* _Task item A_
In the post below on the U.S. network transition, what share of residential consumers in AT&T's 22 legacy states have dropped legacy phone service?
* _Task item B_
List every invention that the post below on the U.S. network transition names as making the revolution possible.
* _Task item C_
Carry on the post below about the U.S. network transition, picking up right after its final sentence.

* _Document segment_

^^^^

Posted by: Hank Hultquist on February 28, 2014 at 10:33 am

The United States is in the midst of a historic network transition that FCC Chairman Wheeler has called “the fourth network revolution,” comparing it to the invention of the printing press, the birth of the railroad, and the advent of instantaneous communication made possible by the telegraph and the telephone.  The source of this revolution, like the three that preceded it, is nothing less than human genius. A series of inventions including, among others, the microprocessor, fiber optics, cellular communications networks, packet-switching and the Internet protocol, made this revolution possible. While it is in the first instance a revolution in technology, it has disrupted and transformed industries across the economy. It has revolutionized the way we live, work and play, and brought a myriad of benefits to consumers and to the nation as a whole.

It is also transforming the communications business at an extraordinary rate.  Although many might not even be aware they have done so, a significant majority of Americans have already transitioned away from circuit-switched telephony.  In the 22 states where AT&T is the legacy “phone company,” more than 70 percent of residential consumers have abandoned legacy phone service choosing instead to go with wireless services or VoIP services.  And the number of housing units still connected to circuit-switched services provided by the legacy phone company has dropped below 20 percent in some areas.

^^^^

* _Source information_
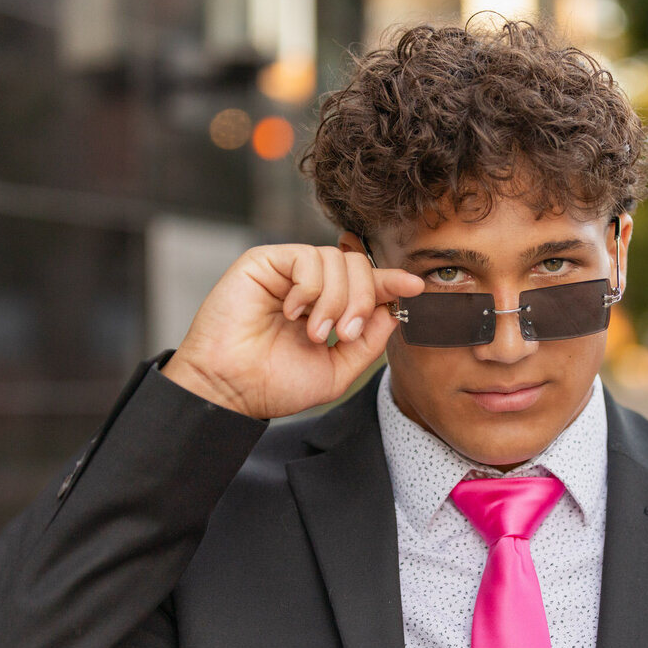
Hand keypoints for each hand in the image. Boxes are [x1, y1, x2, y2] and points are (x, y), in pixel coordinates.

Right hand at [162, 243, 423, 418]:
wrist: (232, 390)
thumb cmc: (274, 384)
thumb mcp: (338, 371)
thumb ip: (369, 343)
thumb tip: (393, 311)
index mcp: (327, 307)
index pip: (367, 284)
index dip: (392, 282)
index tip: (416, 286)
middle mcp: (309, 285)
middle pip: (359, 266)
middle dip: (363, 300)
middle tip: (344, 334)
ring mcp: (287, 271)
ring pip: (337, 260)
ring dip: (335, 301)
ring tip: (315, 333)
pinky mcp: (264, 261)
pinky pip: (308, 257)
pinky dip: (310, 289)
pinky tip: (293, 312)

^^^^

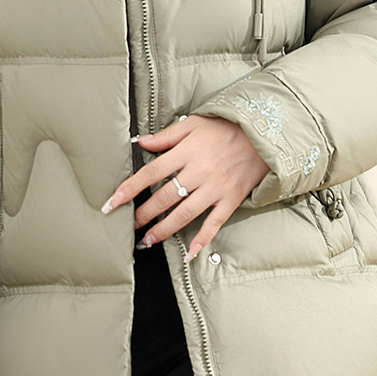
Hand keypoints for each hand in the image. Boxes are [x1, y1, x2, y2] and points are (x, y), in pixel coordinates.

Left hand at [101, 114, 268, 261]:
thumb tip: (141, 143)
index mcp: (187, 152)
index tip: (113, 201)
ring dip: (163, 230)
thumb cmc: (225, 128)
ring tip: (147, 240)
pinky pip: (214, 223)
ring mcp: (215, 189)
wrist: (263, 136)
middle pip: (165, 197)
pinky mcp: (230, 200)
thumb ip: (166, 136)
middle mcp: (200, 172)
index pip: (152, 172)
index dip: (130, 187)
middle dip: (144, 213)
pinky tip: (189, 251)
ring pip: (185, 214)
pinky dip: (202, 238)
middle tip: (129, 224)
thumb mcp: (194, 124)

^^^^

* _Written answer A_
More than 70 percent.

* _Written answer B_
The microprocessor, fiber optics, cellular communications networks, packet-switching, and the Internet protocol.

* _Written answer C_
So many consumers have made this transition for the simple reason that IP-based services provide them with far greater value than circuit-switched telephony.  Mobility, text-based communications, video chat, and social networking are just a few examples of the extraordinary benefits that IP networks enable for their users. And these may be just the beginning.  The continuing integration of IP networks with cloud computing and the Internet of things will leave circuit-switched telephony so far behind that the only place left to it will be somewhere in the Smithsonian.